It is a mob rehearsing its lines.


The same logic is now circulating visually. One graphic tells Rohingya to “sila berambus dari negara kami” - please get lost from our country - over an image of a crowded boat approaching Malaysia. Another meme circulates a supposed quote from Min Aung Hlaing implying that Malaysians will now understand why Rohingya were eliminated. Its purpose is obvious - to turn genocide into vindication. These images strip away the polite vocabulary of the petition. The petition said resources, security and humane solutions. The memes say what that language was always preparing - get out, disappear, you do not belong here, genocide was ok.
The precise chronology matters less than the atmosphere now taking shape. The petition, the abusive comment sections, the calls to shut UNHCR, the profiling graphics, the island fantasies (calls to move Rohingya and even UNHCR to an isolated island), the boat memes and the expulsionist slogans all belong to the same political milieu. They feed one another. They tell the public that Rohingya are not refugees with rights, but a problem to be identified and removed. It is a climate of racial panic, moving across platforms and becoming more confident with each repetition.

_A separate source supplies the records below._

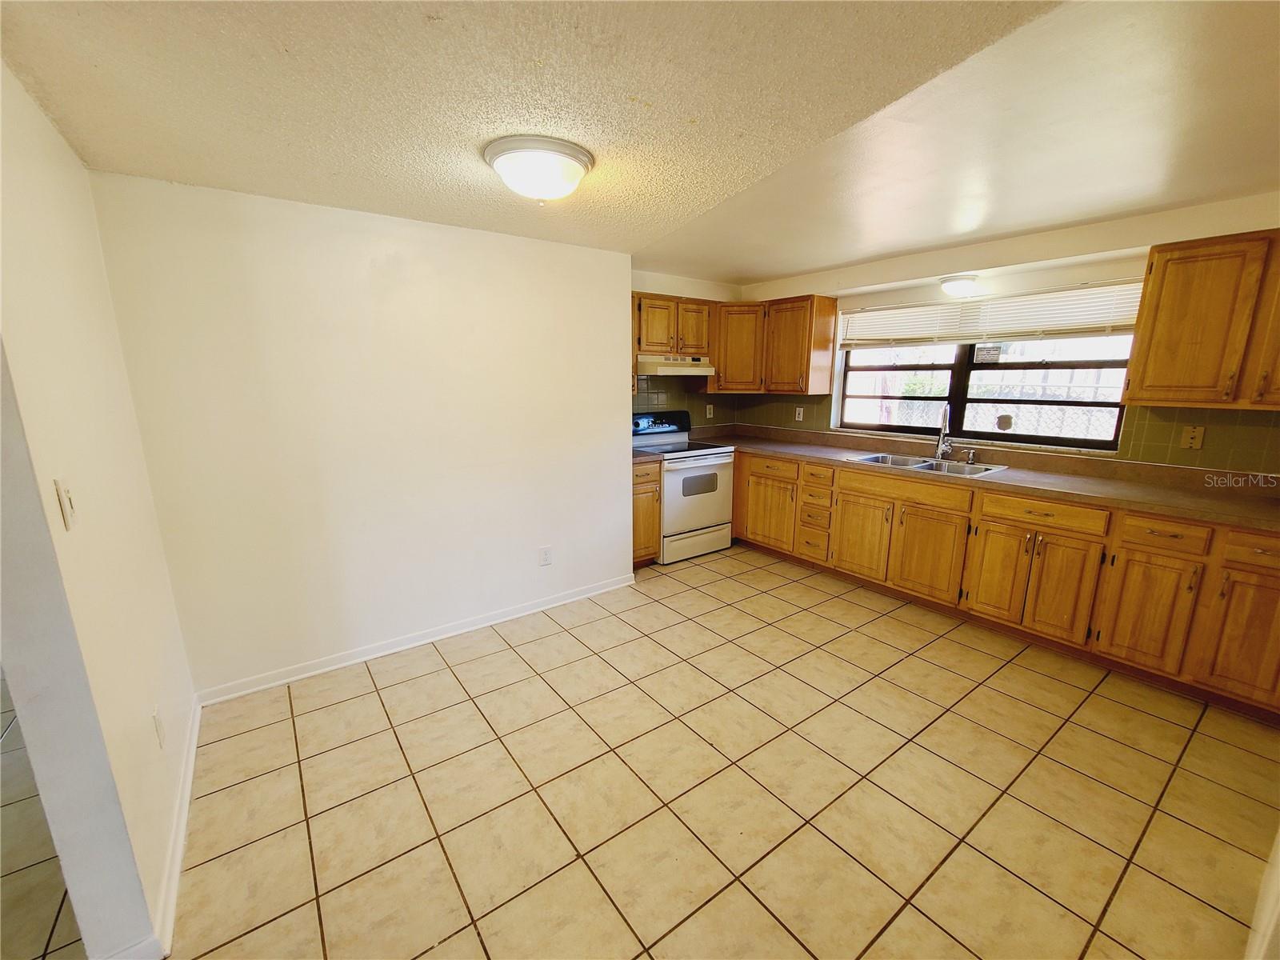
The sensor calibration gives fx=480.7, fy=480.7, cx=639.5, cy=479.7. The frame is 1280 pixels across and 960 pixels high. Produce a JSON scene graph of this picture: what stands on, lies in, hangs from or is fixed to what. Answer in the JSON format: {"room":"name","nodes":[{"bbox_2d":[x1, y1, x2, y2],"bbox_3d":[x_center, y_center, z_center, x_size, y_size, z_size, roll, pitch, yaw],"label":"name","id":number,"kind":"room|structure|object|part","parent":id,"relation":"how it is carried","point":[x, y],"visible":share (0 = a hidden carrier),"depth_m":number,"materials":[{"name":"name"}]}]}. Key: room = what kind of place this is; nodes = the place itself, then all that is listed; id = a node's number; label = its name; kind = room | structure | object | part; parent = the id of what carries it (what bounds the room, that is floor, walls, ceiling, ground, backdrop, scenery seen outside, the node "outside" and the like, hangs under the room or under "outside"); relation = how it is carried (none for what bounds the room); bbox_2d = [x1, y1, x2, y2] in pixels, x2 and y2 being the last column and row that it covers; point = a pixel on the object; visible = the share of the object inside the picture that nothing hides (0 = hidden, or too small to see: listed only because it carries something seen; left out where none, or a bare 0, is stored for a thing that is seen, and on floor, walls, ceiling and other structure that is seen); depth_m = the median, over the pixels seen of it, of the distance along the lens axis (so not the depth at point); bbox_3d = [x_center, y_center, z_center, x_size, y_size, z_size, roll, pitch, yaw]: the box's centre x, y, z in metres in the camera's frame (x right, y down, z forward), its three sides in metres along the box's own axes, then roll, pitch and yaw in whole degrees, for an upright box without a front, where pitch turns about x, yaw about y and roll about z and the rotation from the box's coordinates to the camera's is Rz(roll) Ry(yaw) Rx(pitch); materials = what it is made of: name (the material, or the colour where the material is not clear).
{"room":"kitchen","nodes":[
{"label":"kitchen","id":0,"kind":"room"},
{"bbox_2d":[0,56,196,959],"bbox_3d":[-1.503,0.117,1.186,0.127,2.353,2.528,-9,15,-35],"label":"left wall","id":1,"kind":"structure","parent":0,"point":[33,202],"depth_m":1.29,"materials":[{"name":"paint"}]},
{"bbox_2d":[53,476,77,530],"bbox_3d":[-1.395,0.057,1.175,0.017,0.117,0.070,-9,15,-35],"label":"light switch","id":2,"kind":"object","parent":1,"relation":"attached to","point":[67,501],"visible":0.98,"depth_m":1.16,"materials":[{"name":"plastic"}]},
{"bbox_2d":[112,697,200,959],"bbox_3d":[-1.536,1.155,1.614,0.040,0.086,2.443,-9,15,-35],"label":"baseboard","id":3,"kind":"structure","parent":1,"relation":"attached to","point":[192,754],"depth_m":1.49,"materials":[{"name":"white paint"}]},
{"bbox_2d":[152,707,165,748],"bbox_3d":[-1.594,0.825,1.596,0.009,0.120,0.073,-9,15,-35],"label":"wall socket","id":4,"kind":"object","parent":1,"relation":"attached to","point":[160,730],"visible":0.96,"depth_m":1.58,"materials":[{"name":"white plastic"}]},
{"bbox_2d":[87,172,635,695],"bbox_3d":[-1.123,-0.229,2.818,2.548,2.326,0.153,-9,15,-35],"label":"back wall","id":5,"kind":"structure","parent":0,"point":[613,342],"depth_m":2.47,"materials":[{"name":"paint"}]},
{"bbox_2d":[195,572,636,704],"bbox_3d":[-1.068,0.882,2.958,2.513,0.083,0.015,-9,15,-35],"label":"baseboard","id":6,"kind":"structure","parent":5,"relation":"attached to","point":[332,668],"depth_m":2.71,"materials":[{"name":"white paint"}]},
{"bbox_2d":[538,545,552,566],"bbox_3d":[-0.623,0.508,3.171,0.075,0.123,0.009,-9,15,-35],"label":"wall outlet","id":7,"kind":"object","parent":5,"relation":"attached to","point":[547,560],"visible":0.98,"depth_m":3.16,"materials":[{"name":"white plastic"}]},
{"bbox_2d":[0,0,1279,284],"bbox_3d":[0.634,-1.205,1.554,5.234,0.111,5.151,-9,15,-35],"label":"ceiling","id":8,"kind":"structure","parent":0,"point":[782,270],"depth_m":1.48,"materials":[{"name":"beige paint"}]},
{"bbox_2d":[481,134,594,203],"bbox_3d":[-0.377,-1.129,1.828,0.395,0.157,0.394,-9,15,-35],"label":"ceiling light","id":9,"kind":"object","parent":8,"relation":"attached to","point":[576,170],"visible":0.99,"depth_m":1.71,"materials":[{"name":"white glass"}]},
{"bbox_2d":[938,273,979,297],"bbox_3d":[2.094,-1.268,3.157,0.239,0.109,0.231,-9,15,-35],"label":"ceiling light","id":10,"kind":"object","parent":8,"relation":"attached to","point":[952,283],"visible":0.99,"depth_m":3.09,"materials":[{"name":"white glass"}]},
{"bbox_2d":[12,541,1279,959],"bbox_3d":[-0.114,1.152,2.035,5.918,0.085,5.945,-9,15,-35],"label":"tile floor","id":11,"kind":"structure","parent":0,"point":[1029,676],"depth_m":1.77,"materials":[{"name":"beige tile"}]},
{"bbox_2d":[631,457,662,567],"bbox_3d":[-0.149,0.246,3.960,0.369,0.885,0.642,-9,15,-35],"label":"base cabinet","id":12,"kind":"object","parent":11,"relation":"on","point":[642,482],"visible":0.24,"depth_m":3.75,"materials":[{"name":"brown wood"}]},
{"bbox_2d":[631,447,664,462],"bbox_3d":[-0.154,-0.232,3.886,0.411,0.074,0.637,-9,15,-35],"label":"countertop","id":13,"kind":"structure","parent":12,"relation":"on","point":[634,455],"depth_m":3.72,"materials":[{"name":"laminate"}]},
{"bbox_2d":[634,409,735,563],"bbox_3d":[0.344,0.027,4.225,0.756,1.199,0.705,-9,15,-35],"label":"stove","id":14,"kind":"object","parent":11,"relation":"on","point":[666,480],"visible":0.71,"depth_m":4.04,"materials":[{"name":"white metal"}]},
{"bbox_3d":[0.123,-0.507,4.296,0.728,0.181,0.141,-9,15,-35],"label":"control panel","id":15,"kind":"part","parent":14,"relation":"part of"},
{"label":"storage drawer","id":16,"kind":"part","parent":14,"relation":"part of","materials":[{"name":"white metal"}]},
{"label":"oven door","id":17,"kind":"part","parent":14,"relation":"part of","materials":[{"name":"white metal"}]},
{"bbox_2d":[734,447,1279,720],"bbox_3d":[1.943,0.346,3.415,0.712,0.894,3.697,-9,15,-35],"label":"base cabinet run","id":18,"kind":"object","parent":11,"relation":"on","point":[1276,550],"visible":0.82,"depth_m":2.64,"materials":[{"name":"brown wood"}]},
{"bbox_3d":[1.090,0.284,4.113,0.092,0.550,0.503,-9,15,-35],"label":"cabinet door","id":19,"kind":"part","parent":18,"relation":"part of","materials":[{"name":"brown wood"}]},
{"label":"drawer","id":20,"kind":"part","parent":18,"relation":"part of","materials":[{"name":"brown wood"}]},
{"bbox_3d":[1.593,0.417,3.487,0.079,0.543,0.418,-9,15,-35],"label":"cabinet door","id":21,"kind":"part","parent":18,"relation":"part of","materials":[{"name":"brown wood"}]},
{"bbox_3d":[1.730,0.065,3.163,0.057,0.141,0.735,-9,15,-35],"label":"false drawer","id":22,"kind":"part","parent":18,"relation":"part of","materials":[{"name":"brown wood"}]},
{"bbox_3d":[1.876,0.499,3.158,0.071,0.538,0.458,-9,15,-35],"label":"cabinet door","id":23,"kind":"part","parent":18,"relation":"part of","materials":[{"name":"brown wood"}]},
{"bbox_2d":[688,425,1279,531],"bbox_3d":[2.022,-0.147,3.410,0.667,0.126,4.117,-9,15,-35],"label":"countertop","id":24,"kind":"structure","parent":18,"relation":"on","point":[1265,504],"depth_m":2.80,"materials":[{"name":"laminate"}]},
{"bbox_2d":[844,450,1007,477],"bbox_3d":[1.941,-0.030,3.310,0.523,0.168,0.881,-9,15,-35],"label":"double sink","id":25,"kind":"object","parent":24,"relation":"in","point":[881,458],"visible":0.44,"depth_m":3.35,"materials":[{"name":"silver metal"}]},
{"bbox_2d":[935,406,954,458],"bbox_3d":[2.150,-0.335,3.378,0.225,0.370,0.122,-9,15,-35],"label":"faucet","id":26,"kind":"object","parent":24,"relation":"on","point":[942,450],"visible":1,"depth_m":3.41,"materials":[{"name":"silver metal"}]},
{"bbox_2d":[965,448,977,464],"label":"soap dispenser","id":27,"kind":"object","parent":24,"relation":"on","point":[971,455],"visible":0.99,"depth_m":3.30,"materials":[{"name":"silver metal"}]},
{"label":"cabinet door","id":28,"kind":"part","parent":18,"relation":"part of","materials":[{"name":"brown wood"}]},
{"bbox_3d":[2.182,0.182,2.642,0.059,0.130,0.502,-9,15,-35],"label":"drawer","id":29,"kind":"part","parent":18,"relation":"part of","materials":[{"name":"brown wood"}]},
{"bbox_3d":[2.478,0.665,2.388,0.057,0.548,0.335,-9,15,-35],"label":"cabinet door","id":30,"kind":"part","parent":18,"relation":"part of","materials":[{"name":"brown wood"}]},
{"bbox_3d":[2.465,0.258,2.266,0.049,0.127,0.301,-9,15,-35],"label":"drawer","id":31,"kind":"part","parent":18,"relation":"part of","materials":[{"name":"brown wood"}]},
{"bbox_3d":[2.736,0.710,2.131,0.058,0.553,0.320,-9,15,-35],"label":"cabinet door","id":32,"kind":"part","parent":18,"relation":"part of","materials":[{"name":"brown wood"}]},
{"bbox_3d":[2.708,0.306,2.039,0.042,0.135,0.340,-9,15,-35],"label":"drawer","id":33,"kind":"part","parent":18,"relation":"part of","materials":[{"name":"brown wood"}]},
{"bbox_2d":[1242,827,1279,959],"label":"door frame","id":34,"kind":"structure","parent":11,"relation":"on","point":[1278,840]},
{"bbox_2d":[629,268,740,433],"bbox_3d":[0.196,-0.609,4.428,1.884,2.370,0.143,-9,15,-35],"label":"kitchen back wall","id":35,"kind":"structure","parent":0,"point":[703,294],"depth_m":4.27,"materials":[{"name":"beige paint"}]},
{"bbox_2d":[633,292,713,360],"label":"upper cabinet","id":36,"kind":"object","parent":35,"relation":"attached to","point":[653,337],"visible":0.77,"depth_m":3.92,"materials":[{"name":"brown wood"}]},
{"bbox_2d":[636,354,715,377],"bbox_3d":[0.241,-0.968,4.073,0.726,0.148,0.474,-9,15,-35],"label":"range hood","id":37,"kind":"object","parent":36,"relation":"attached to","point":[685,370],"visible":0.82,"depth_m":3.85,"materials":[{"name":"white metal"}]},
{"bbox_2d":[632,377,735,429],"bbox_3d":[0.217,-0.678,4.425,1.704,0.556,0.008,-9,15,-35],"label":"tile backsplash","id":38,"kind":"structure","parent":35,"relation":"attached to","point":[693,407],"depth_m":4.51,"materials":[{"name":"tile"}]},
{"bbox_2d":[705,403,714,418],"bbox_3d":[0.684,-0.672,4.694,0.075,0.127,0.014,-9,15,-35],"label":"wall outlet","id":39,"kind":"object","parent":38,"relation":"attached to","point":[711,410],"visible":0.99,"depth_m":4.69,"materials":[{"name":"white plastic"}]},
{"bbox_2d":[726,192,1279,474],"bbox_3d":[2.357,-0.385,3.329,0.165,2.359,4.496,-9,15,-35],"label":"window wall","id":40,"kind":"structure","parent":0,"point":[1024,243],"depth_m":2.91,"materials":[{"name":"paint"}]},
{"bbox_2d":[714,294,838,394],"bbox_3d":[1.126,-1.173,4.267,0.515,0.762,0.971,-9,15,-35],"label":"upper cabinet","id":41,"kind":"object","parent":40,"relation":"attached to","point":[722,345],"visible":0.91,"depth_m":4.05,"materials":[{"name":"brown wood"}]},
{"bbox_2d":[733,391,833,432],"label":"tile backsplash","id":42,"kind":"structure","parent":40,"relation":"attached to","point":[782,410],"depth_m":4.50,"materials":[{"name":"tile"}]},
{"bbox_2d":[794,405,804,420],"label":"light switch","id":43,"kind":"object","parent":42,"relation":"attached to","point":[802,412],"visible":0.99,"depth_m":4.39,"materials":[{"name":"white plastic"}]},
{"bbox_2d":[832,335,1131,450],"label":"window","id":44,"kind":"structure","parent":40,"relation":"in","point":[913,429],"depth_m":3.37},
{"bbox_2d":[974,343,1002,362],"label":"window sticker","id":45,"kind":"object","parent":44,"relation":"attached to","point":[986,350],"visible":0.98,"depth_m":3.38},
{"bbox_2d":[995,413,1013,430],"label":"window sticker","id":46,"kind":"object","parent":44,"relation":"attached to","point":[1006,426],"visible":0.98,"depth_m":3.32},
{"bbox_2d":[842,278,1147,349],"bbox_3d":[2.253,-1.099,3.305,0.055,0.311,1.805,-9,15,-35],"label":"window blind","id":47,"kind":"object","parent":40,"relation":"attached to","point":[1103,324],"visible":0.86,"depth_m":3.12,"materials":[{"name":"white plastic"}]},
{"bbox_2d":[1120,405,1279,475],"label":"tile backsplash","id":48,"kind":"structure","parent":40,"relation":"attached to","point":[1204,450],"depth_m":2.54,"materials":[{"name":"tile"}]},
{"bbox_2d":[1180,424,1205,449],"bbox_3d":[2.946,-0.225,2.561,0.015,0.118,0.073,-9,15,-35],"label":"wall outlet","id":49,"kind":"object","parent":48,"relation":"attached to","point":[1196,439],"visible":0.97,"depth_m":2.56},
{"bbox_2d":[1120,228,1279,411],"bbox_3d":[2.911,-0.715,2.169,0.360,0.775,0.906,-9,15,-35],"label":"upper cabinet","id":50,"kind":"object","parent":40,"relation":"attached to","point":[1156,281],"visible":1,"depth_m":2.24,"materials":[{"name":"brown wood"}]},
{"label":"cabinet door","id":51,"kind":"part","parent":50,"relation":"part of","materials":[{"name":"brown wood"}]},
{"label":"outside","id":52,"kind":"structure","parent":0,"visible":0},
{"label":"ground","id":53,"kind":"structure","parent":52,"visible":0},
{"bbox_2d":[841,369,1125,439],"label":"fence","id":54,"kind":"object","parent":53,"relation":"on","point":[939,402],"visible":0.26,"depth_m":5.81,"materials":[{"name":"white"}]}
]}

That is why the warning needs to be sounded clearly. When a society begins asking how to distinguish one vulnerable brown Muslim migrant from another, when people joke about “slapping the wrong one”, when refugees are portrayed as an invading mass, and when UNHCR itself becomes a target of public rage, the danger is no longer confined to social media. The petition page is down. But the wider campaign it helped legitimise is still alive. It must be confronted now before the question “who are they?” becomes the prelude to “what should we do to them?”